▶ WHAT THE TASK ASKS
Pictures are not part of the copy; retype all the records below exactly.
Start of DATASET EXTRACT
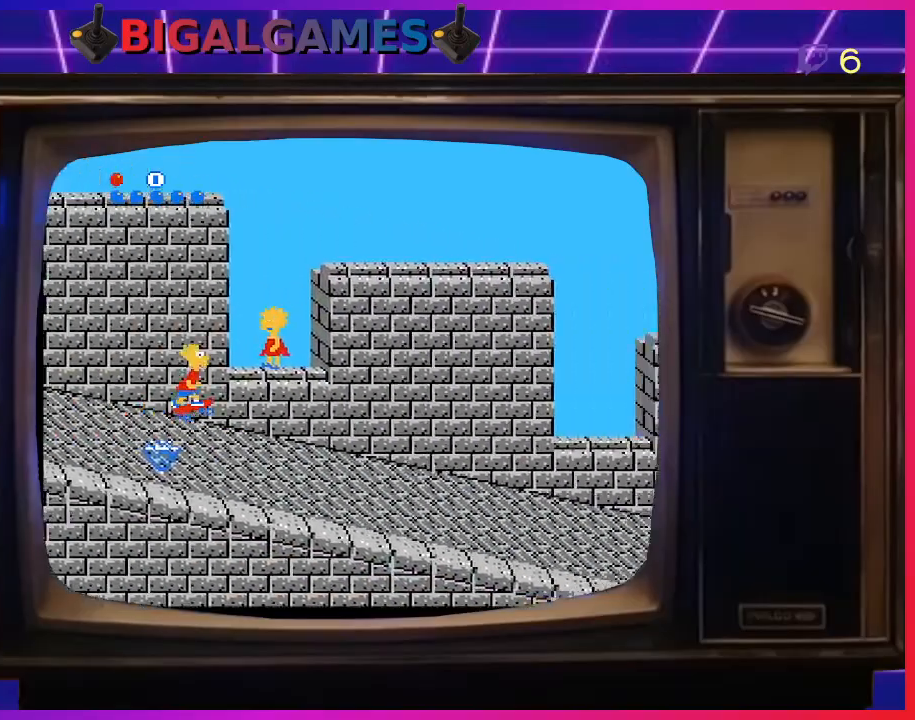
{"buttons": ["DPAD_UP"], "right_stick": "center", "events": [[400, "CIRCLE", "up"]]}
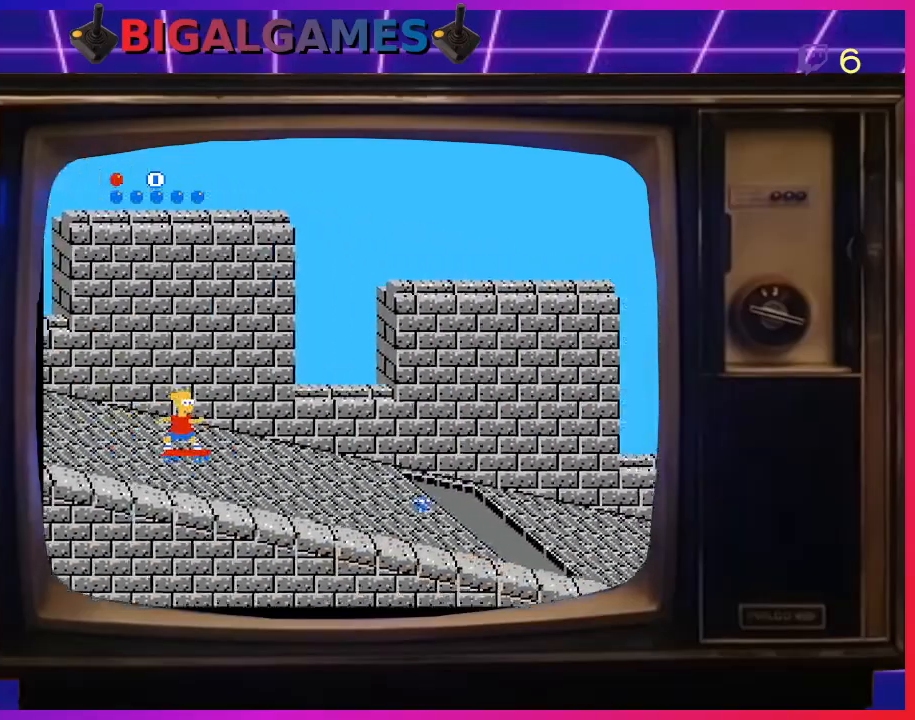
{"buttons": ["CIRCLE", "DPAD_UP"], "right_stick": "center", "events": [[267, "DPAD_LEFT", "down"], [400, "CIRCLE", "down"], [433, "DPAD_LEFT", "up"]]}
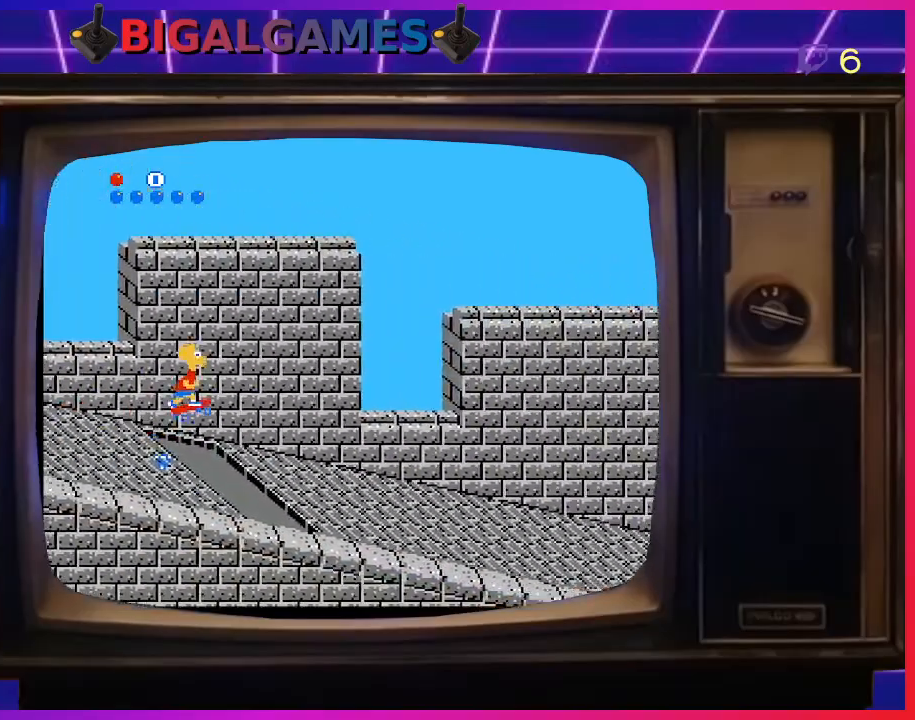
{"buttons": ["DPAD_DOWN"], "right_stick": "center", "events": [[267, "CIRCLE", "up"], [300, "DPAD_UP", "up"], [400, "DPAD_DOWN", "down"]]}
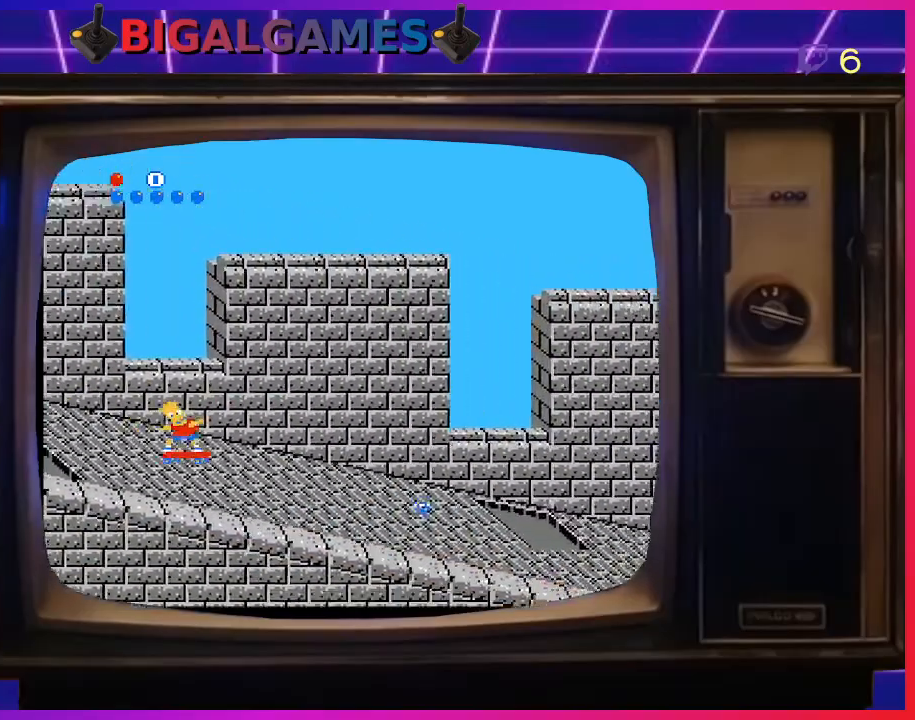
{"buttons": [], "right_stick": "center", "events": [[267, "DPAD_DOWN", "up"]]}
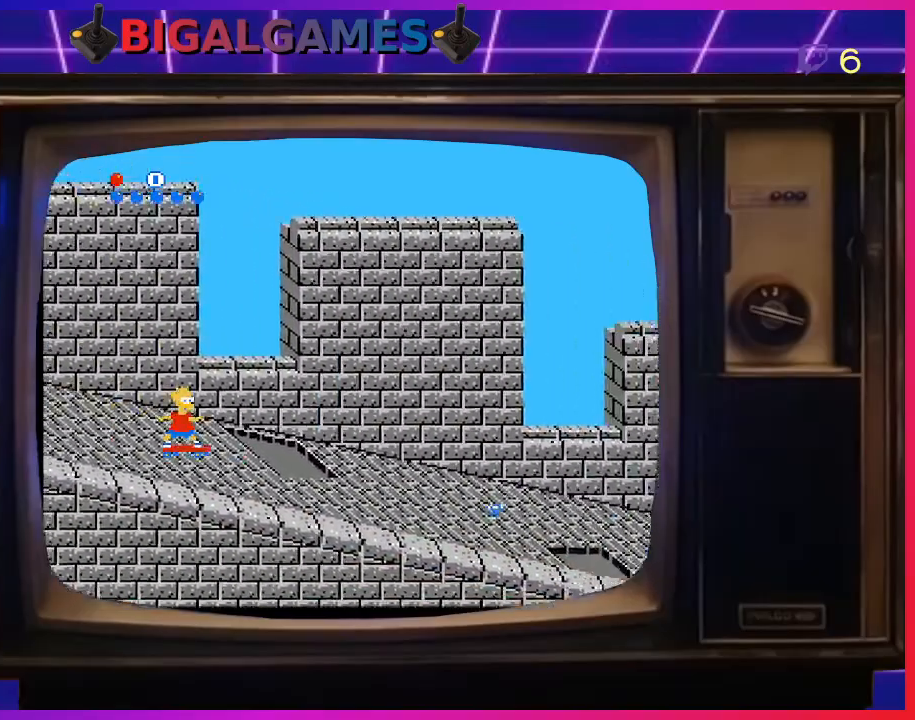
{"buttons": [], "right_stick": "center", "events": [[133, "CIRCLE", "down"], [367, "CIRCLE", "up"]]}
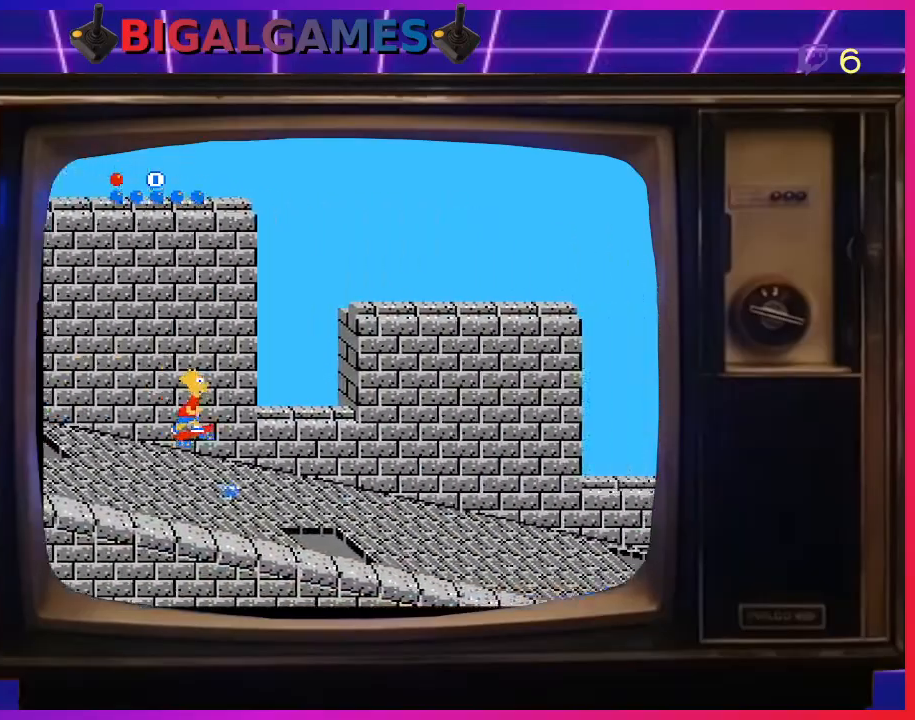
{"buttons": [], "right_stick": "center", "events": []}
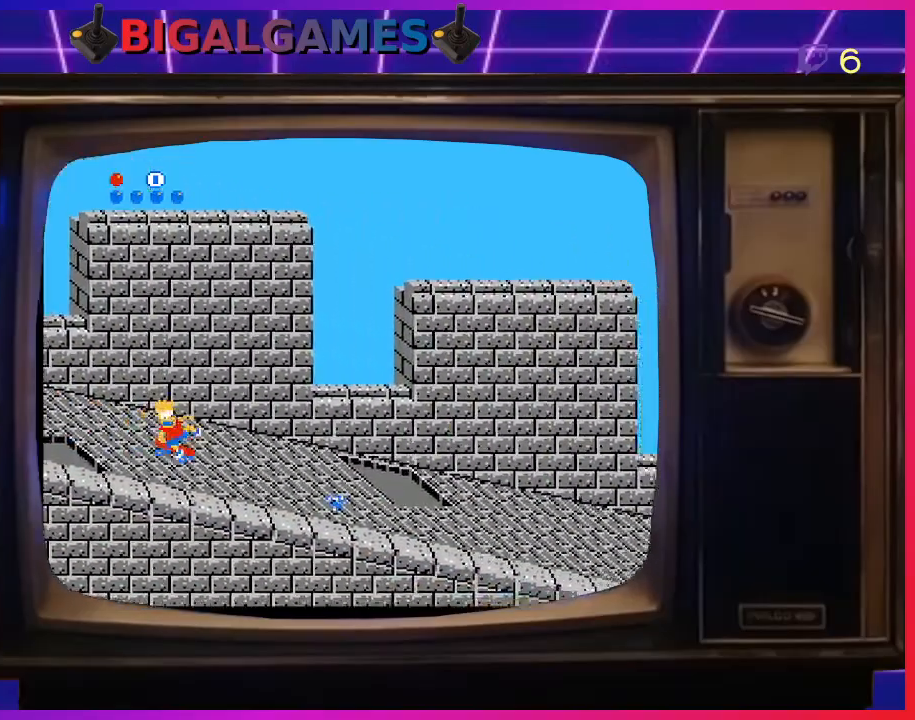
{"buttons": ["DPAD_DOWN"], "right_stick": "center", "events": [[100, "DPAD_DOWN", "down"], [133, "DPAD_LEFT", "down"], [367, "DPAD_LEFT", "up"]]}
End of DATASET EXTRACT
▶ COMPLETED EXERCISE
{"buttons": ["DPAD_UP"], "right_stick": "center", "events": [[400, "CIRCLE", "up"]]}
{"buttons": ["CIRCLE", "DPAD_UP"], "right_stick": "center", "events": [[267, "DPAD_LEFT", "down"], [400, "CIRCLE", "down"], [433, "DPAD_LEFT", "up"]]}
{"buttons": ["DPAD_DOWN"], "right_stick": "center", "events": [[267, "CIRCLE", "up"], [300, "DPAD_UP", "up"], [400, "DPAD_DOWN", "down"]]}
{"buttons": [], "right_stick": "center", "events": [[267, "DPAD_DOWN", "up"]]}
{"buttons": [], "right_stick": "center", "events": [[133, "CIRCLE", "down"], [367, "CIRCLE", "up"]]}
{"buttons": [], "right_stick": "center", "events": []}
{"buttons": ["DPAD_DOWN"], "right_stick": "center", "events": [[100, "DPAD_DOWN", "down"], [133, "DPAD_LEFT", "down"], [367, "DPAD_LEFT", "up"]]}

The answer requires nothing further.